= Selected excerpt =
'''
This was a trip that changed my perspective on life and, no, it wasn’t an arranged marriage, though it might have been a great folly.

It was more than just a trip, though, I was in the country because I was moving in with a guy I’d met face-to-face for the first time only a few hours previously.

But let me start at the beginning.

I was 20 years old when I met a guy in a Yahoo! game room (remember those?).

That place was rife with men looking for virtual hookups, but all I wanted to do was play some games.

Future Husband invited me to play and started explaining how it all worked when I didn’t know the shorthand, like when people kept asking me “asl” which meant “age, sex, location”.

Back then I was using the tag @DevilishJames (named after a hot water bottle cover that looked like a cute little devil) and he thought I was a guy at first.

But that was irrelevant, because he was there to play games too, not do all the other stuff.

We played and talked all night.

I walked away from our session buzzed, feeling like the universe had shifted on its axis.

He went up on the roof to smoke because he felt the same.

The next night, we met up to play games and talk again.

And the next and the next and the next.

We expanded our channels of communication and eventually got into video chats as we played.

This became our routine for the next two years, spending our evenings together and spending all day waiting until we could meet up again.

And because we didn’t have anything like World of Warcraft back then (we eventually started playing that together as well), we only had the simple games in Yahoo! like chess and snooker, we talked.

A lot.

We talked about big things and small things, important things and unimportant things.

We talked about life and stress and hopes and dreams. I think we both felt very alone with where we were in life and we connected over that.

When he started saying that he loved me, I insisted for months that it couldn’t possibly be true, because I couldn’t be loved (I had serious self-esteem issues rooted in childhood trauma).

But eventually, I gave in and let it be what it would be.

We started talking about him coming to my country to study, but his situation at home was very bad.

Eventually, I was the one who left my life behind, to fly across the world to marry a guy I’d only ever known online.

We had our first face-to-face meeting at the airport.

It doubled as our first date, which lasted for 7 hours because it was just another layover.

I hadn’t slept for 30 hours and had just gotten off a 10-hour flight so I was fresh af, but we had fun.

Nauseous as I felt from the not sleeping, the flying, the 7 hour layover in Bangkok, the meeting him for the first time.

During that whole trip, I panicked twice over what I was doing.

Once, when the first plane was taxiing, a jolt shot through me, “What the fuck am I doing? Let me off this plane!” but I took a breath and that thought got left behind as the plane took off.

The second time Future Husband’s friend was driving us from the airport when I sat in an overtired daze staring out the window.

The landscape of the city was so foreign, so alien, so different from what I was used to.

It was so hot and I was so tired.

The panic barrelled through me, “What the fuck have I just gotten myself into?” as I watched the city scrolling by my window, but I was too tired to really acknowledge it.
'''
= Data provided =
'''
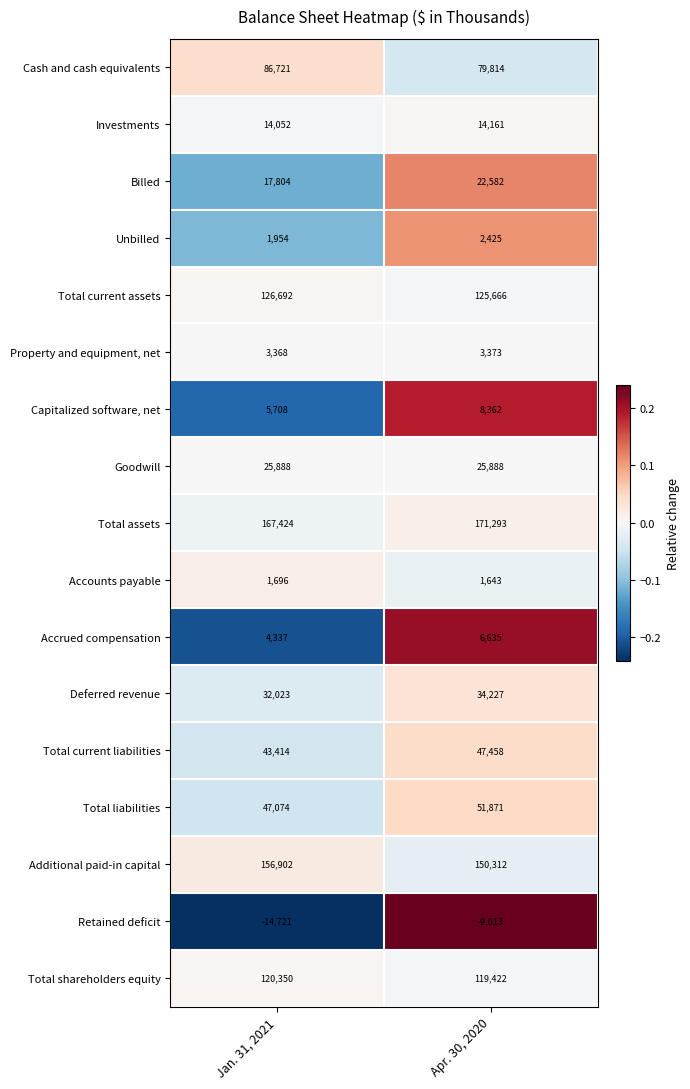

Is it true that Total current liabilities equals 65539 at Jan. 31, 2021?

False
'''
= What to do =
**a.** In the account of meeting a partner in a Yahoo! game room, how long did the first date at the airport last?
**b.** Carry on the account of meeting a partner in a Yahoo! game room, starting right after its final sentence.
The listing has no connection to the personal account that comes before it.

= Answers to each task =
**a.** Seven hours.

**b.**
That was the start of one of the hardest times in my life, which included but was not limited to…

Converting so I could get married.

I followed in my grandfather’s footsteps in this, he joined the church to marry my much more religious grandmother, but neither of us did this with any conviction.

Diving in at the deep end into a culture much more patriarchal than my own and having to accept that the rights, opportunities and respect that I’d taken for granted as a woman looked completely different here.

For example, about six months into our marriage, concerned female family members started coming up to me and asking if I was barren, and I had several awkward conversations where I tried to explain that I just wasn’t grown up enough to take responsibility for another life.

Family planning was a completely foreign concept and the one time I went to a gynaecologist to renew my prescription for birth control pills, she essentially laughed me out of the office, saying that those were over the counter meds anyone could buy at any time — now I understand why it’s like that, but back then I was baffled.

Going from having lived alone since I was 16-years-old to living in a one bedroom house with my husband, his mother, two younger siblings and uncle.

It was the upper storey of a house, our very country landlord and wife lived downstairs.

We lived in a very poor neighbourhood.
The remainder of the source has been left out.